Para entender se a criança ou adolescente está com problemas é fundamental que os pais se interessem por sua rotina. Elizabeth reforça que este deve ser um desejo genuíno, e não momentâneo por conta da repercussão do “Jogo da Baleia Azul”.

“Os pais devem conhecer a rotina dos filhos, entender o que fazem, conhecer os amigos”, afirma a Elizabeth. Ela lembra que muitos adolescentes “falam” abertamente sobre a falta de motivação de viver nas redes sociais. Aos pais cabe incentivar que os filhos tenham projetos para o futuro, tracem metas como uma viagem, por exemplo, e até algo mais simples, como definir a programação do fim de semana.
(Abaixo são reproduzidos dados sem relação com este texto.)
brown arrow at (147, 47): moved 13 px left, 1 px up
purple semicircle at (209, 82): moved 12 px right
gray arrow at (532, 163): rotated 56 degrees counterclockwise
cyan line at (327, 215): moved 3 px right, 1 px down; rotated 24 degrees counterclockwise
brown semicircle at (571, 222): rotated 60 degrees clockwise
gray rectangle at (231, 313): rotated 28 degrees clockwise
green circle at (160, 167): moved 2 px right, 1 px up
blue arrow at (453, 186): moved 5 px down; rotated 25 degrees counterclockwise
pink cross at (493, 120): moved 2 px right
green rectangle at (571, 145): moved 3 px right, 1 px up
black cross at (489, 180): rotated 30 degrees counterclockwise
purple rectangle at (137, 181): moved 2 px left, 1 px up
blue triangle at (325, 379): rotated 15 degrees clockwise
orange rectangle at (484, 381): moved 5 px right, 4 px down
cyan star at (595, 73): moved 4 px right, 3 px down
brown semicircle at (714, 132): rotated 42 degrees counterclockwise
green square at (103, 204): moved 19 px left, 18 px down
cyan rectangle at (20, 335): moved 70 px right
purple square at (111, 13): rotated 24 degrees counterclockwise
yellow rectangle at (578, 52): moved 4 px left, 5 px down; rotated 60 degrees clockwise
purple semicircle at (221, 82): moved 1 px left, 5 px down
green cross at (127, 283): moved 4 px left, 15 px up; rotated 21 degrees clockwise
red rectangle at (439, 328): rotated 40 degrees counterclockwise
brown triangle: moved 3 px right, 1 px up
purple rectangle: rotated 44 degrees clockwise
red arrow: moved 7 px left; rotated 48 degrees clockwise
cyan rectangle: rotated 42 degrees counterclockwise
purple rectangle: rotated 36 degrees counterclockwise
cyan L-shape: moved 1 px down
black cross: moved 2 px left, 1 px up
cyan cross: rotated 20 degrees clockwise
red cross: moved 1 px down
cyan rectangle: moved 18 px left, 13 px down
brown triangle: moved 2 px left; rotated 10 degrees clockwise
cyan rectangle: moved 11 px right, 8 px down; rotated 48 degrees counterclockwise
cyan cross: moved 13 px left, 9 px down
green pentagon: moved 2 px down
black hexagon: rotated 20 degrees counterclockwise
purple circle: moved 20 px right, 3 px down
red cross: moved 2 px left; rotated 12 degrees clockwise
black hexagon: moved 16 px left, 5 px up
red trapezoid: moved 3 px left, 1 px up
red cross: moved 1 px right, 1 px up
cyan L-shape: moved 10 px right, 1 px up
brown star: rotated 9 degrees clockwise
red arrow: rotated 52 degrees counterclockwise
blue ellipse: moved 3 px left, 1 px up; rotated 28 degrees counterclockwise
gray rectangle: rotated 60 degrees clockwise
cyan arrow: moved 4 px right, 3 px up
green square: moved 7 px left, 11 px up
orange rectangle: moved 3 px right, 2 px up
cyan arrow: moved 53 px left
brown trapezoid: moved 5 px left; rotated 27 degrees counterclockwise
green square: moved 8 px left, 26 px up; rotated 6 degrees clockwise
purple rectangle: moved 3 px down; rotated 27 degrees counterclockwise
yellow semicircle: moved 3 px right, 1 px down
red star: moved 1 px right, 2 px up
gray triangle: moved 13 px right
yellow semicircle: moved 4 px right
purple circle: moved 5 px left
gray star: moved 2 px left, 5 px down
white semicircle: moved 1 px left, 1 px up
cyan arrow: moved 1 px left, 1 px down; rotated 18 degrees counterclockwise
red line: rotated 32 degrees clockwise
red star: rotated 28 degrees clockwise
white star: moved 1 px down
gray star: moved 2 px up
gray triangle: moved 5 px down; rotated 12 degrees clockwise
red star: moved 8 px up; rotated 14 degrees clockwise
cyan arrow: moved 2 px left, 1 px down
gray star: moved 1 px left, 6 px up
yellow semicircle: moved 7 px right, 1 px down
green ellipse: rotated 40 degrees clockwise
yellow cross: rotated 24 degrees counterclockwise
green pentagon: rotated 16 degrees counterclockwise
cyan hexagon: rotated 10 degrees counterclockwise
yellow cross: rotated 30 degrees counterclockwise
3. Abra espaço para diálogo

Filhos devem se sentir acolhidos no âmbito familiar, por isso, Elizabeth reforça que é necessário que os pais revertam suas expectativas em relação a eles. “É preciso que o adolescente se sinta à vontade para falar de suas frustações e se sinta apoiado. Se ele tiver um espaço para dividir suas angústias e for escutado, tem um fator de proteção”.

Angela Bley, psicóloga coordenadora do instituto de psicologia do Hospital Pequeno Príncipe, diz que o adolescente com autoestima baixa, sem vínculo familiar fortalecido é mais vulnerável a cair neste tipo de armadilha.

“O que tem diálogo em casa, não é criticado o tempo todo, tem autoestima melhor, tem risco menor. Deixe que ele fale sobre o jogo, o que sente, é um momento de diálogo entre a família”, ressaltou a especialista.

Angela reforça que muitas vezes o adolescente não tem capacidade de discernir sobre todo o conteúdo ao qual é exposto. “Por isso é importante o diálogo franco. Não pode fingir que esse tipo de coisa não existe porque ele sabe que existe.”

4. Adolescentes devem buscar aliados

O adolescente precisa buscar as pessoas em que confia para compartilhar seus anseios, seja no ambiente escolar ou familiar, segundo as especialistas. “Que ele não ceda às ameaças de quem já está em contato com o jogo e entenda que quem está a frente deles são manipuladores”, conta Elizabeth.

5. Escolas podem criar iniciativas pela vida

Assim como a família, as escolas podem ajudar a identificar situações de risco entre os alunos. “Não é qualquer criança que vai responder ao chamado de um jogo como esse, são os que têm situações de vulnerabilidade. A escola ajuda a construir laços e tem papel fundamental de perceber como os alunos se desenvolvem”, afirma Elizabeth.